Confusion between the state’s medical marijuana and cultivating marijuana laws caused Maine Drug Enforcement Agency to seek an interpretation from the attorney general before filing charges for the marijuana, Gerry Baril, MDEA supervisor said.
Christopher M. Sirois, 37, was arrested on a felony charge of trafficking an illegal drug when MDEA agents and officers from Franklin County Sheriff’s Department went to the home with a search warrant as part of an ongoing investigation, Baril said.
They found a metal container with white powder residue from Molly, which is a combination of an hallucinogen and a stimulant usually sold illegally in the gelatin capsules or small baggies, he said.
They also found a container with 50 empty gelatin, clear capsules, a digital scale with powder residue and a container with small plastic baggies, he said.
Police charged Sirois with trafficking and possession with an intent to distribute Molly, Baril said.
Police also found marijuana plants growing in soil with lights. There were 19 flowering marijuana plants, 44 others, more than 2 feet tall but not flowering, and 163 seedlings, apparently cuttings from the mature plants.
Sirois has no medical authorization as a patient or caregiver but another resident, a 44-year-old woman with multiple sclerosis had medical papers dating back to 2002 and medical authorization from another physician in 2009 for marijuana treatment, Baril said.
Both claimed to be conscientious objectors, meaning they refuse to register with the Department of Health and Human Services for fear their identity and information would be released to others, he said.
The dilemma for police comes from two competing laws, Baril said.
According to the law, a medical marijuana patient can have up to six flowering plants and possess 2½ ounces of processed marijuana. The plants need to be female, a foot-tall and a foot wide and flowering, he said.
According to the criminal code, growing marijuana or cultivation of it is illegal. Marijuana is defined as every part including leaves, stems, flowers, and seeds of all species of the plant genus cannabis, growing or not.

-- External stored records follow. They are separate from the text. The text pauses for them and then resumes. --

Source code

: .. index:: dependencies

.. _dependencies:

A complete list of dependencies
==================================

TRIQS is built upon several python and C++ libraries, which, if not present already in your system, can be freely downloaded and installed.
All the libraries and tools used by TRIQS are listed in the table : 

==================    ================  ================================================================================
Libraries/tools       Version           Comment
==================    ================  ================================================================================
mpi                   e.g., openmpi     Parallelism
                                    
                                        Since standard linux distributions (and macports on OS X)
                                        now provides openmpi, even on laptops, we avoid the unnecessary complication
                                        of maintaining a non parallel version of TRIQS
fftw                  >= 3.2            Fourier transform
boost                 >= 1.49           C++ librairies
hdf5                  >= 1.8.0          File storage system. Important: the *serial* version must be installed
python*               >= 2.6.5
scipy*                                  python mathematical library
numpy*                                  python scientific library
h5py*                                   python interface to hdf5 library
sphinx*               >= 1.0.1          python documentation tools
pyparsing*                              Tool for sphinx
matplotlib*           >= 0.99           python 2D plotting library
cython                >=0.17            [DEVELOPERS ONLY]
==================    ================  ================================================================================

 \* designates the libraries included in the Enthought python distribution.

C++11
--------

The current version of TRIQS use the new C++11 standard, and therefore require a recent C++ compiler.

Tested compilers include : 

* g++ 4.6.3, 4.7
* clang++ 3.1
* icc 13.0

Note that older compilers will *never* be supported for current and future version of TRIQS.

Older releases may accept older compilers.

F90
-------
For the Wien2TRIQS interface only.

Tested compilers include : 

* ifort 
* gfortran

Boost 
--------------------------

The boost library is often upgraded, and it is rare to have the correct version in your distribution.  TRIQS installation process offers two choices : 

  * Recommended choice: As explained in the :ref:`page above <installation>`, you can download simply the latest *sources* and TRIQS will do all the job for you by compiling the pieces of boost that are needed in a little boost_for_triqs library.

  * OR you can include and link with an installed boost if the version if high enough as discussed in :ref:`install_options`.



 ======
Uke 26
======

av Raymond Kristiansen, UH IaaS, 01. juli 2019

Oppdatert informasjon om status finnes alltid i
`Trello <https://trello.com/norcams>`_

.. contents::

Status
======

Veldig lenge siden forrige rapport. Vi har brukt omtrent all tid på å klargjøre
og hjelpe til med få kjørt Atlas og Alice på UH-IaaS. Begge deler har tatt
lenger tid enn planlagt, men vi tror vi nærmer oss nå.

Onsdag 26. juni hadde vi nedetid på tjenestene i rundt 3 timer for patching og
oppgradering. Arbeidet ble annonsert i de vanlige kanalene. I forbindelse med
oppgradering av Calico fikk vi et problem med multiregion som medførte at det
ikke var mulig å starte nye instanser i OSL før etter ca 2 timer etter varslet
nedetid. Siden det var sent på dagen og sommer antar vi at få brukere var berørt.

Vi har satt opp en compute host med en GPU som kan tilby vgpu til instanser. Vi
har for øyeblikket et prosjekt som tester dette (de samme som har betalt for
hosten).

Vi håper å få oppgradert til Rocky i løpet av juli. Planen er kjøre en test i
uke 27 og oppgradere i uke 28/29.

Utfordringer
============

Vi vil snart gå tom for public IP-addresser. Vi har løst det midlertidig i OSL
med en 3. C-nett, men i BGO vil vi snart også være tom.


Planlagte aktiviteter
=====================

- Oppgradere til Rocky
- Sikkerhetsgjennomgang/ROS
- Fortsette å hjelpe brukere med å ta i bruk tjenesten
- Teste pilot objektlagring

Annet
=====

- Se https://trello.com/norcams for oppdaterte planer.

The law includes misdemeanor charges for cultivation of five or fewer plants or more than five but fewer than 100 plants. Felony charges include quantities of more than 100 but fewer than 500 and for more than 500 plants.
The woman was allowed to choose six flowering plants and the remaining 220 were taken by police, Baril said.
Charges are pending depending on the interpretation of the laws by Maine’s attorney general, Baril said.
Sirois does not have medical authorization as a patient or caregiver and the woman with medical authorization may face charges for having more than the amount allowed under Maine’s medical marijuana laws, he said.
Sirois was released from Franklin County Detention Center on $3,000 unsecured bail Tuesday with a court appearance scheduled for Sept. 23.
MDEA agents started an investigation a year ago based on information someone living there was involved in trafficking, Baril said. Within the last couple weeks, more information came to light causing the officers to search the home, he said.